Dataset extract |
═══

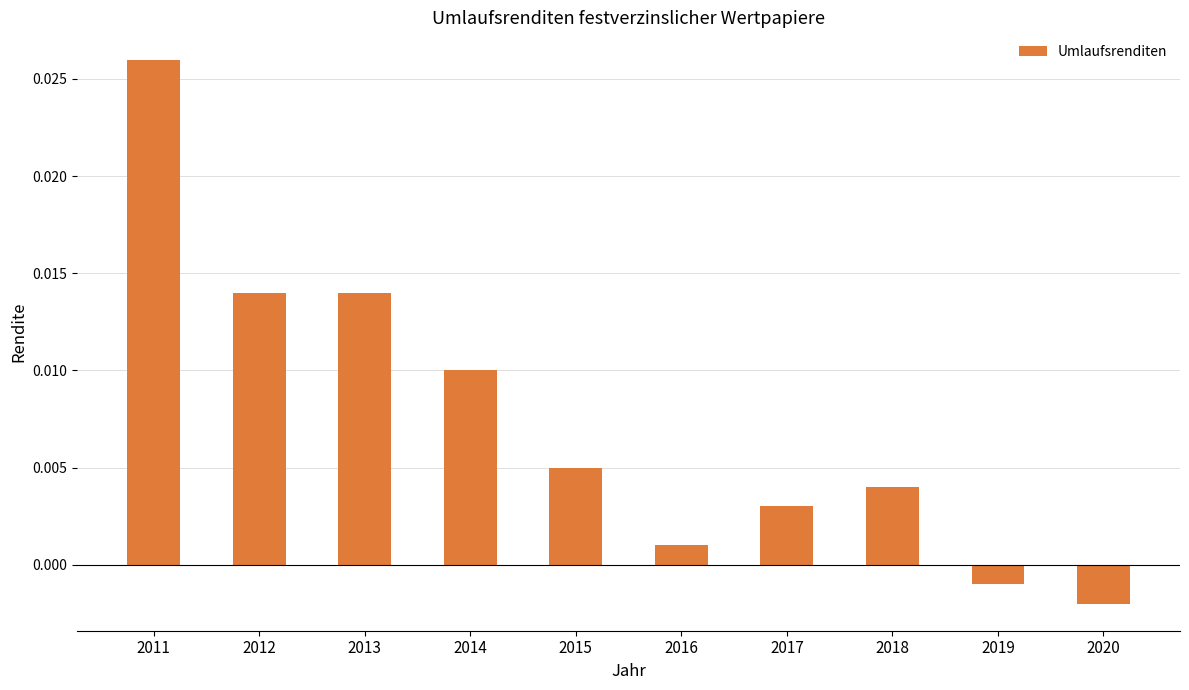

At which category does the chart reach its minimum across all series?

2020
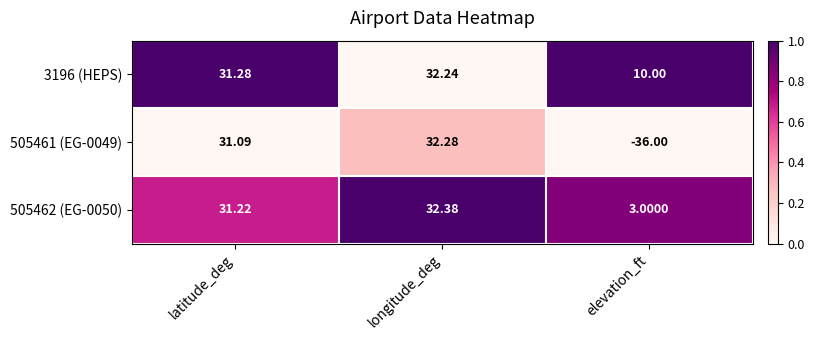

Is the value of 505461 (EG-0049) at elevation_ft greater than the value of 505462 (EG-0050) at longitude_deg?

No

═══

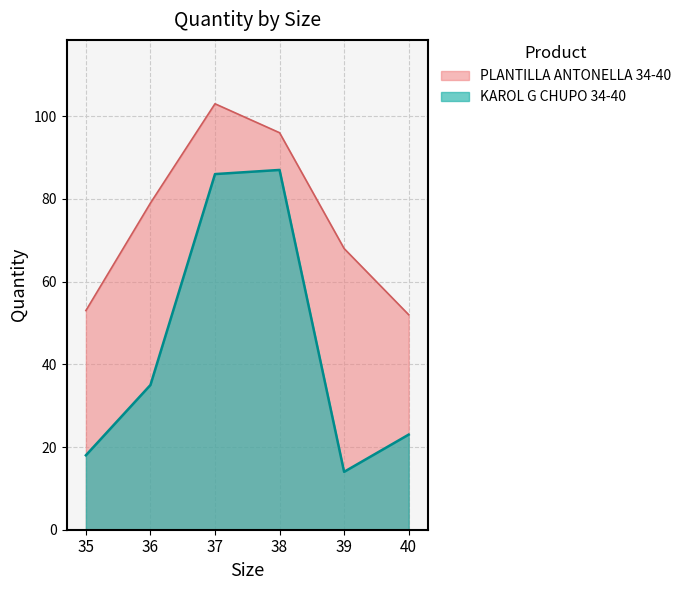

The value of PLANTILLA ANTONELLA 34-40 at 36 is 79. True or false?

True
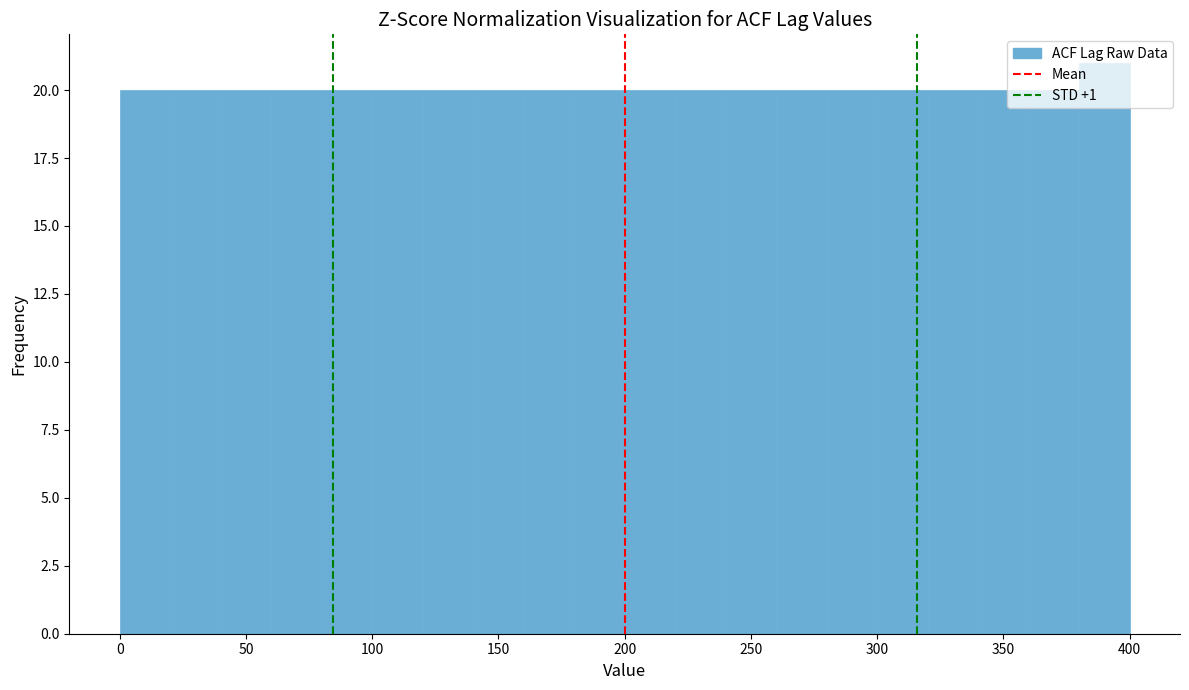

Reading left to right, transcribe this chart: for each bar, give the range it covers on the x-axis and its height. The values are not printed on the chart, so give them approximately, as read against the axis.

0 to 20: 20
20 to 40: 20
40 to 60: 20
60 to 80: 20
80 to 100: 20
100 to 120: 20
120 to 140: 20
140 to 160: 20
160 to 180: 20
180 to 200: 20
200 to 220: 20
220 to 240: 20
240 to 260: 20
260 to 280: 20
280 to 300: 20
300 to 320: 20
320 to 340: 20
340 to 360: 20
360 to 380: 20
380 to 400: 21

═══

To do | Quote the entries word for word from the line with "At which category" to the line with "Is the value", and leave the pictures out.

Solution |
At which category does the chart reach its minimum across all series?

2020

Is the value of 505461 (EG-0049) at elevation_ft greater than the value of 505462 (EG-0050) at longitude_deg?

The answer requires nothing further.